In the afternoon of April 21st, for close to half an hour, hailstones – the size of table tennis balls – battered five hundred homes in ten villages in the heart of Nagaland.

Such was the sharpness of this unrelenting hammering that they destroyed agricultural fields and shredded corrugated tin roofs within minutes.

Village Salomi was amongst the worst hit and the gigantic hailstones left behind havoc in its trail. Shelimthong, Yimchunger Tribal Council Executive Chairman, spoke to Newspost about the widespread devastation: “This is the first time in our lifetime that we came across nature’s fury lashing our villages. Over five hundred families have been affected in villages, namely Penkim Salomi, Khongsa Town, Pungro Town, Pungro village and others.”

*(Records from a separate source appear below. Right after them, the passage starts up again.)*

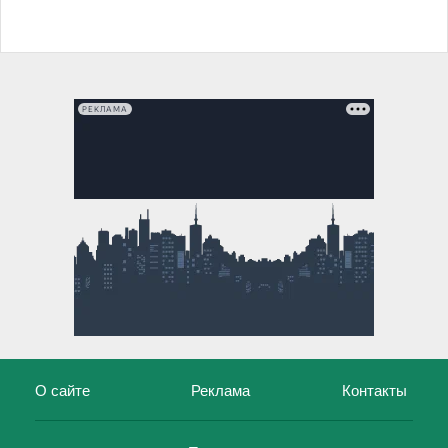
РЕКЛАМА
О сайте
Реклама
Контакты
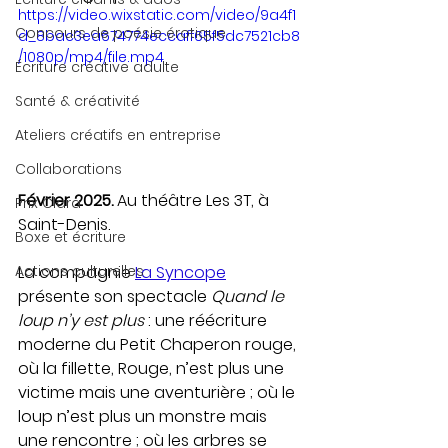
https://video.wixstatic.com/video/9a4f1
Concours de poésie érotique
d_8bac3ea674774eccaff65f5dc7521cb8
/1080p/mp4/file.mp4
Écriture créative adulte
Santé & créativité
Ateliers créatifs en entreprise
Collaborations
Février 2025. 
Au théâtre Les 3T, à 
Prix Clara
Saint-Denis.
Boxe et écriture
La compagnie 
La Syncope
Actions culturelles
présente son spectacle 
Quand le 
loup n’y est plus
 : une réécriture 
moderne du Petit Chaperon rouge, 
où la fillette, Rouge, n’est plus une 
victime mais une aventurière ; où le 
loup n’est plus un monstre mais 
une rencontre ; où les arbres se 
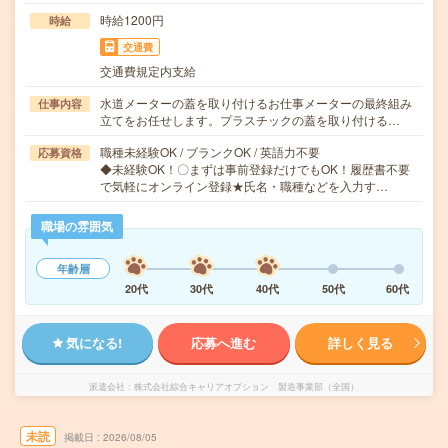
時給1200円
時給
交通費
交通費規定内支給
水道メーターの蓋を取り付けるお仕事メーターの最終組み
仕事内容
立てをお任せします。プラスチックの蓋を取り付ける…
職種未経験OK / ブランクOK / 英語力不要
応募資格
◆未経験OK！〇まずは事前登録だけでもOK！履歴書不要
で気軽にオンライン登録★氏名・職種などを入力す…
職場の雰囲気
年齢層
20代
30代
40代
50代
60代
気になる!
応募へ進む
詳しく見る
派遣会社
株式会社綜合キャリアオプション 製造事業部（全国）
未読
掲載日
2026/08/05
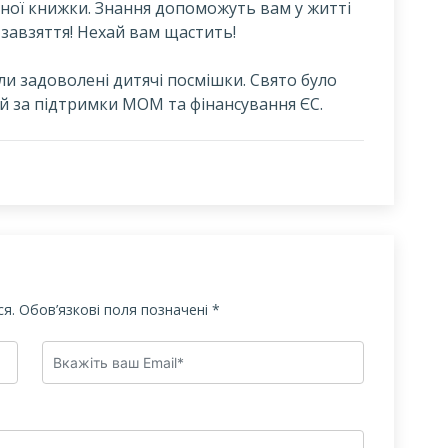
дної книжки. Знання допоможуть вам у житті
а завзяття! Нехай вам щастить!
ли задоволені дитячі посмішки. Свято було
й за підтримки МОМ та фінансування ЄС.
я.
Обов’язкові поля позначені
*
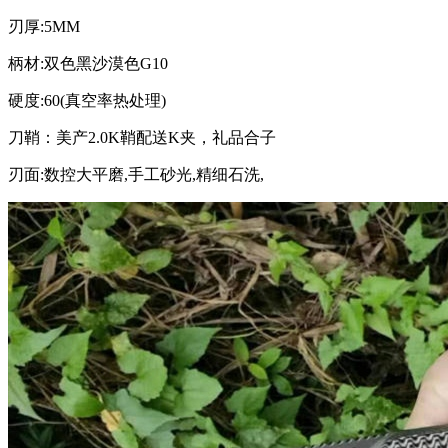
刃厚:5MM
柄材:双色黑沙漠色G10
硬度:60(真空率热处理)
刀鞘：美产2.0K鞘配送K夹，礼品合子
刃面:数控大平磨,手工砂光,精细石洗,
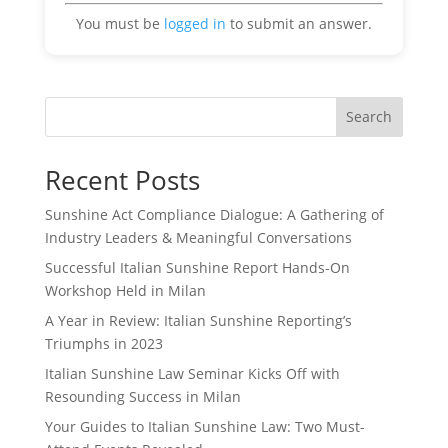
You must be
logged in
to submit an answer.
Search
Recent Posts
Sunshine Act Compliance Dialogue: A Gathering of
Industry Leaders & Meaningful Conversations
Successful Italian Sunshine Report Hands-On
Workshop Held in Milan
A Year in Review: Italian Sunshine Reporting’s
Triumphs in 2023
Italian Sunshine Law Seminar Kicks Off with
Resounding Success in Milan
Your Guides to Italian Sunshine Law: Two Must-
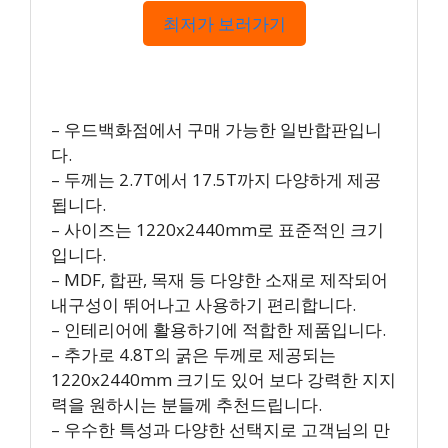
최저가 보러가기
– 우드백화점에서 구매 가능한 일반합판입니
다.
– 두께는 2.7T에서 17.5T까지 다양하게 제공
됩니다.
– 사이즈는 1220x2440mm로 표준적인 크기
입니다.
– MDF, 합판, 목재 등 다양한 소재로 제작되어
내구성이 뛰어나고 사용하기 편리합니다.
– 인테리어에 활용하기에 적합한 제품입니다.
– 추가로 4.8T의 굵은 두께로 제공되는
1220x2440mm 크기도 있어 보다 강력한 지지
력을 원하시는 분들께 추천드립니다.
– 우수한 특성과 다양한 선택지로 고객님의 만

The only saving grace was that there was no loss of life! Meanwhile, the standing crop of maize and the seasonal cabbage and cauliflower have been entirely wiped out. The tragedy is that these are the only source of income to most of these households.

Hailstone shred everything that comes in their way

Shelimthong and his team have made rounds of the affected area. They have, “Submitted the documents with estimates to the State government in the hope of getting some relief very soon.”

Ever since the disaster, the State administration has swung in action and has been working on a war footing. It is their fervent hope that no stone shall be left unturned, as they try to repair the devastation as soon as they can.

Within three and a half hours of the tragedy, the State administration, led by the Additional Deputy Commissioner of Pungro, Abhinav Shivam, arrived at the site with relief materials like food and tarpaulin to make sure that families donot spend night out in the open and have something to eat, until life comes back to normal.